Segment Start: MATERIAL FOR THIS EXERCISE
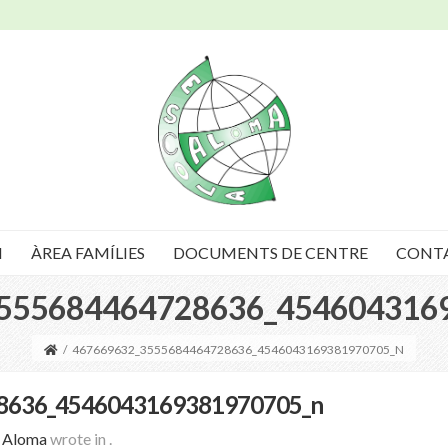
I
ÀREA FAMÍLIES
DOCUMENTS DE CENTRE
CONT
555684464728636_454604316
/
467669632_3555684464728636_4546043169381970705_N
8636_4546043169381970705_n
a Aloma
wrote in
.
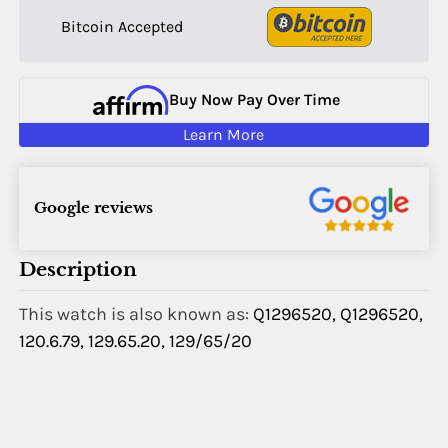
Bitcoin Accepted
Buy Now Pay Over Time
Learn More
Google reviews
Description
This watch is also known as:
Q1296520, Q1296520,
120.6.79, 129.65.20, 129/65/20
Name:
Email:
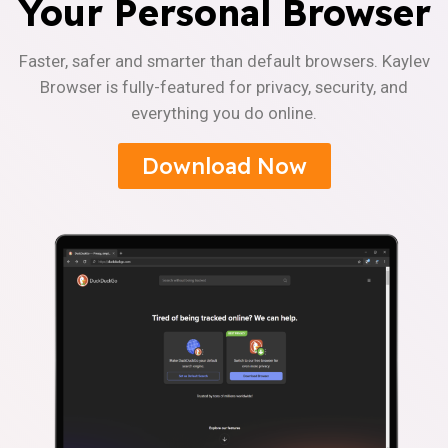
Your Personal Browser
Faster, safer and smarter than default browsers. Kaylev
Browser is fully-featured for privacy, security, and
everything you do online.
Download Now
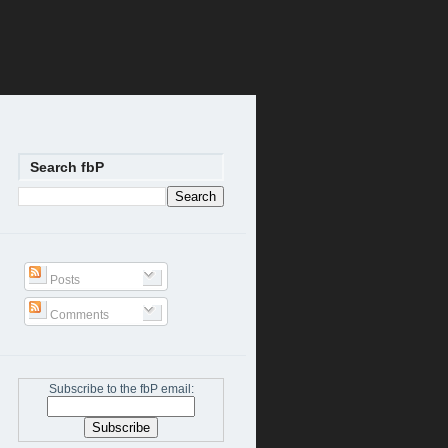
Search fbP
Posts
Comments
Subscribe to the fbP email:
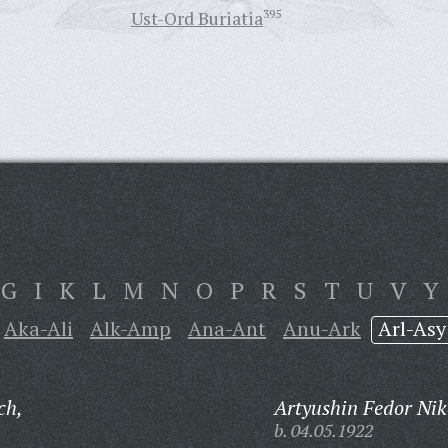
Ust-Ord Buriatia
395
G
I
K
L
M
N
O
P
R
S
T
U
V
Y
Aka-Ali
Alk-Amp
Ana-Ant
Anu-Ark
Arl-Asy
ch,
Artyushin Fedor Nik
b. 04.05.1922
Segment End: MATERIAL FOR THIS EXERCISE
Segment Start: MATERIAL FOR THIS EXERCISE
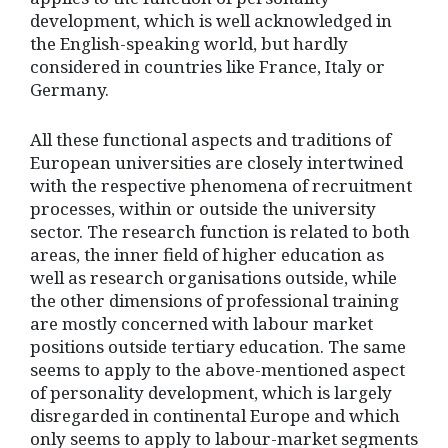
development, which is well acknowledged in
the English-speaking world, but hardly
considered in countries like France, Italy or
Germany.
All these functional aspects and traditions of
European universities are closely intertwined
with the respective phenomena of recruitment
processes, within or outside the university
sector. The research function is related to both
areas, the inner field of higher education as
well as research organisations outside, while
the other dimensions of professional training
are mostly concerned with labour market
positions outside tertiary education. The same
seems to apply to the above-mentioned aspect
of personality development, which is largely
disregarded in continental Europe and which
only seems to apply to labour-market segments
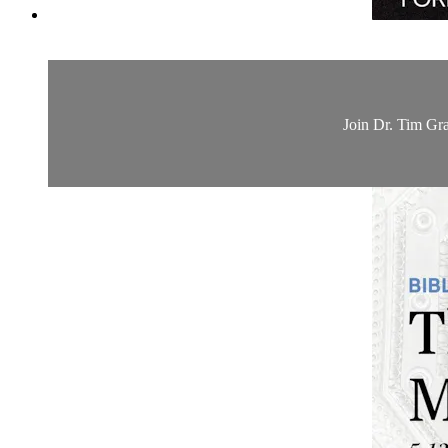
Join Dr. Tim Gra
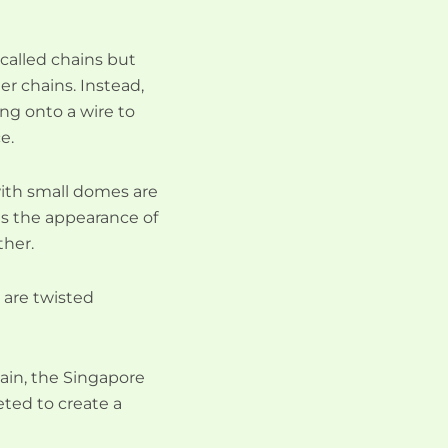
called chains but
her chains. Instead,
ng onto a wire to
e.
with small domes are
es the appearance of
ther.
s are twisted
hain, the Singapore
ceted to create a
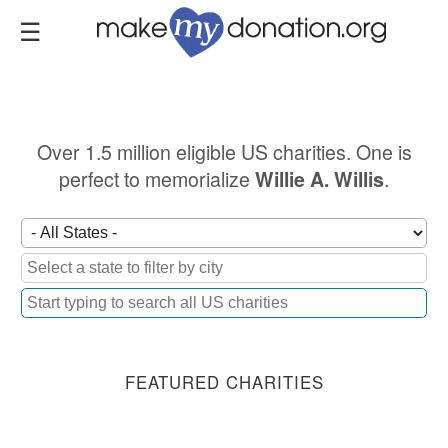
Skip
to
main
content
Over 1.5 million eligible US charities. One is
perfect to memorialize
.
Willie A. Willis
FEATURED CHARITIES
Segment End: MATERIAL FOR THIS EXERCISE
Segment Start: MATERIAL FOR THIS EXERCISE
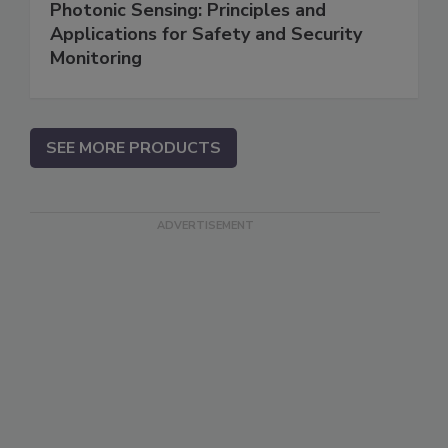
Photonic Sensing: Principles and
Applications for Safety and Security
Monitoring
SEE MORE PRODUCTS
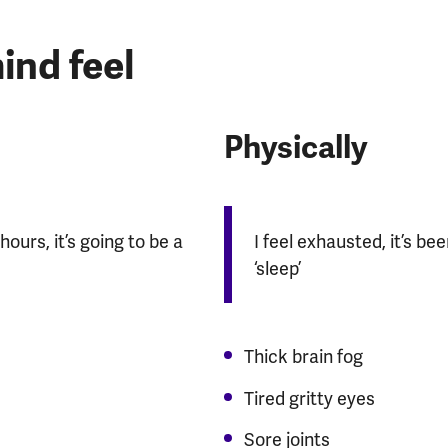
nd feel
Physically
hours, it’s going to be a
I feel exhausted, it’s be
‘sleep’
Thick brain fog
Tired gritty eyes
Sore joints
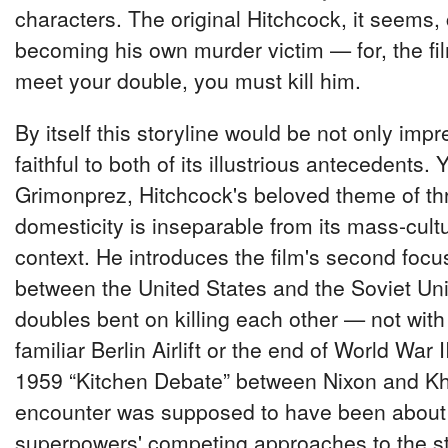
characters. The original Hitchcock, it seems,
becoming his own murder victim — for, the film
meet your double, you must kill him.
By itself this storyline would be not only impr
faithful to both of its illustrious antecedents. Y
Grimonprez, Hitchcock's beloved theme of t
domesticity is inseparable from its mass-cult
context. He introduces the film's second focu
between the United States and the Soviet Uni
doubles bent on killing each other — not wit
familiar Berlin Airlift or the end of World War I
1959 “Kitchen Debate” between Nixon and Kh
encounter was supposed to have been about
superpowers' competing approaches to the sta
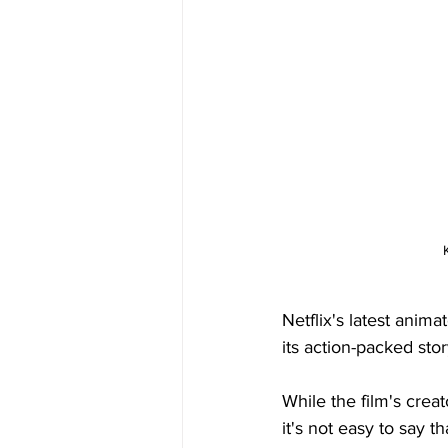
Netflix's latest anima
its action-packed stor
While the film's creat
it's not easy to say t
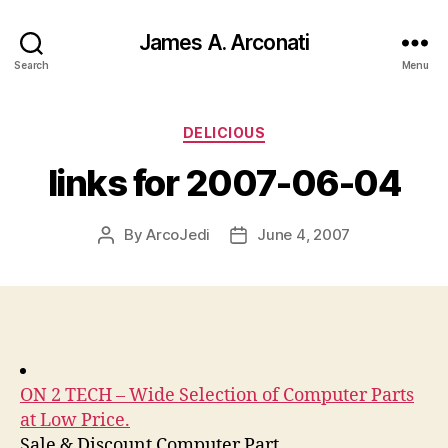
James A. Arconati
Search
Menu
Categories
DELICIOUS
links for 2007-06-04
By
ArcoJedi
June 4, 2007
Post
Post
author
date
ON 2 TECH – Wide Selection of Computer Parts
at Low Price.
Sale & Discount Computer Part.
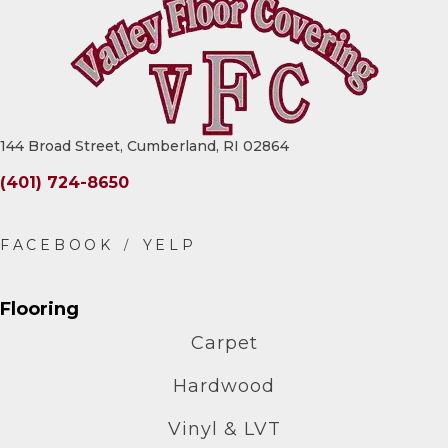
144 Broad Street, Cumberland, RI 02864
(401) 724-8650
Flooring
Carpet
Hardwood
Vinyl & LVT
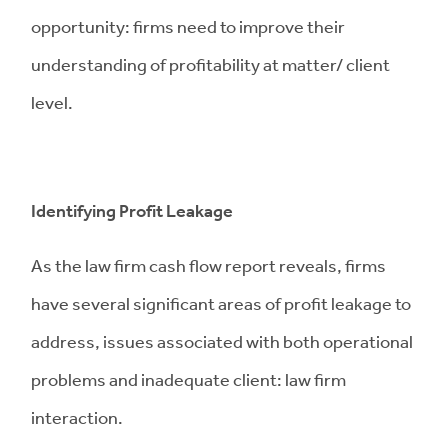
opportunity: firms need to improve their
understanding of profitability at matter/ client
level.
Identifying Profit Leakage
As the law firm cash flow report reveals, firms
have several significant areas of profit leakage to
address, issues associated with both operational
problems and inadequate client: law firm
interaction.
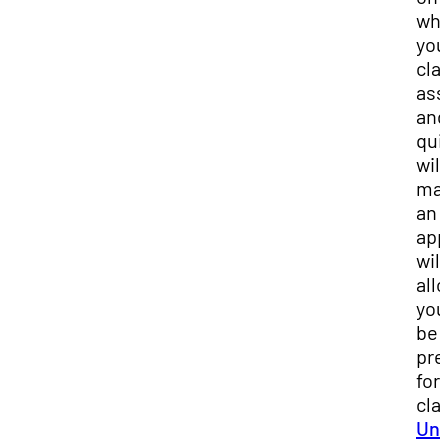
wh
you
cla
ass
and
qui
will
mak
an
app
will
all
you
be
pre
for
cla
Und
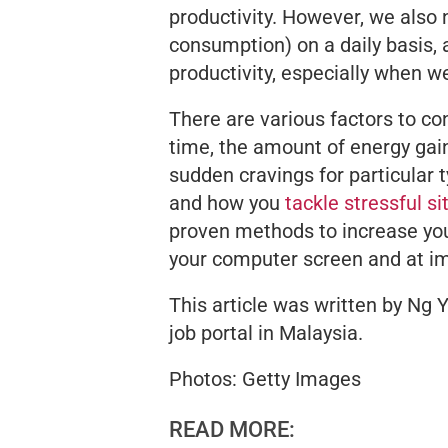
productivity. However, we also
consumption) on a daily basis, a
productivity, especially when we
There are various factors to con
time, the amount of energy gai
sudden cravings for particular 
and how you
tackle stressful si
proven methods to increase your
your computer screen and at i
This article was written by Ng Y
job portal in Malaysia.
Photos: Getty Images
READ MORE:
Segment End: MATERIAL FOR THIS EXERCISE
§ AIM OF THE EXERCISE:
Transcribe the lines word for word, starting at the line containing "characters. The original" and ending with the line containing "Vinyl & LVT", both included. Omit the pictures from your answer.

§ ANSWER TO THE PROBLEM:
characters. The original Hitchcock, it seems,
becoming his own murder victim — for, the film
meet your double, you must kill him.
By itself this storyline would be not only impr
faithful to both of its illustrious antecedents. Y
Grimonprez, Hitchcock's beloved theme of t
domesticity is inseparable from its mass-cult
context. He introduces the film's second focu
between the United States and the Soviet Uni
doubles bent on killing each other — not wit
familiar Berlin Airlift or the end of World War I
1959 “Kitchen Debate” between Nixon and Kh
encounter was supposed to have been about
superpowers' competing approaches to the sta
Netflix's latest anima
its action-packed stor
While the film's creat
it's not easy to say t
James A. Arconati
Search
Menu
Categories
DELICIOUS
links for 2007-06-04
By
ArcoJedi
June 4, 2007
Post
Post
author
date
ON 2 TECH – Wide Selection of Computer Parts
at Low Price.
Sale & Discount Computer Part.
144 Broad Street, Cumberland, RI 02864
(401) 724-8650
Flooring
Carpet
Hardwood
Vinyl & LVT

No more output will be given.